Our firm is responding by being duly qualified to handle any case under any new international agreement.
Krystyna Szczepanowska-Kozlowska: The base legal act – the Law on Industrial Property – was passed by the Polish parliament on 30 June 2000 and entered into force on 22 August 2001. The Law on Industrial Property introduced many alterations to the hitherto effective regulations of the Law on Innovations dated 19 October 1972 (which has been amended several times). Those alterations were made in order to adapt Polish regulations to European law. The above-mentioned Law on Industrial Property regulates the innovation activities and lays down the functions and organisation of the Patent Office.

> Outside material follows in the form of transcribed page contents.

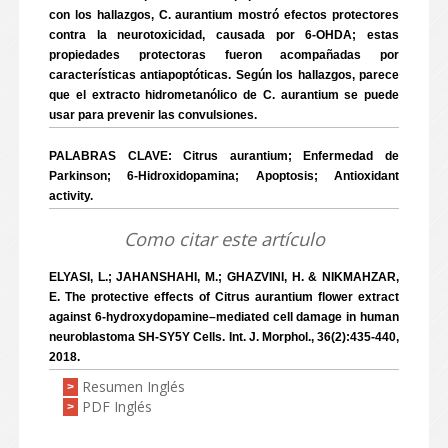
con los hallazgos, C. aurantium mostró efectos protectores
contra la neurotoxicidad, causada por 6-OHDA; estas
propiedades protectoras fueron acompañadas por
características antiapoptóticas. Según los hallazgos, parece
que el extracto hidrometanólico de C. aurantium se puede
usar para prevenir las convulsiones.
PALABRAS CLAVE: Citrus aurantium; Enfermedad de
Parkinson; 6-Hidroxidopamina; Apoptosis; Antioxidant
activity.
Como citar este artículo
ELYASI, L.; JAHANSHAHI, M.; GHAZVINI, H. & NIKMAHZAR,
E. The protective effects of Citrus aurantium flower extract
against 6-hydroxydopamine–mediated cell damage in human
neuroblastoma SH-SY5Y Cells. Int. J. Morphol., 36(2):435-440,
2018.
Resumen Inglés
>
PDF Inglés
>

Poland did not sign up to the unitary patent system. It seems that in the long-term it would be detrimental for Poland to exclude itself from possible changes. Certainly, the failure to adopt the unitary patent will limit access to new technologies and will slow down the development of innovation in Poland, or will result in innovative Polish businesses leaving for countries that are part of the unitary patent system. Also, remaining outside the system may result in innovative international enterprises locating their production plants in other countries that do join the unitary patent system. Certainly, Poland’s staying outside the system will deprive it of any influence on the final structure of the system and may have a potentially negative effect on Poland’s image in the international arena.
Maria Cecilia Romoleroux: Patent law is quite steady in Ecuador since we have a supranational Andean Decision (No. 486) that governs patents.
We are facing changes in the practice due to a rise in official fees, which has had an impact on the number of local filings.
Who’s Who Legal: What impact has the global economic downturn had on the legal market in your jurisdiction? In an increasingly competitive practice area, how can firms stand out?
Ella Cheong: In addition to promptness and high quality of service, we understand the businesses of our clients in today’s globally and instantly connected world, and provide strategic advice that is not only legally sound but also business savvy. We are able to save clients’ costs in IP procurements and enforcements because we can provide comprehensive approaches in handling IP issues on a regional basis for clients from abroad, and internationally for the domestic market.
Fernando Triana: Fortunately, the global economic downturn has not hit the Colombian legal market particularly hard. However, in order to maintain and obtain clients, the best legal strategy is to offer quality services and having a close relationship with clients.
Quality services include, but are not limited to, prompt responses to their enquiries, efficient solutions, involvement of the client in the proceedings strategies and permanent counselling. This has brought us not only clients but also international recognition.
Krystyna Szczepanowska-Kozlowska: It is fair to say that the global economic downturn has not hit the Polish legal market hard. In today’s competitive marketplace, client choice is about more than legal expertise. This is why we provide practical advice on the highest level of expertise.
Maria Cecilia Romoleroux: The Ecuadorean economy is doing well; however due to the global economic downturn and taking into consideration the small size of the market, when companies cut down costs generally the national legal market is affected. Certain companies may reduce their filings in Ecuador.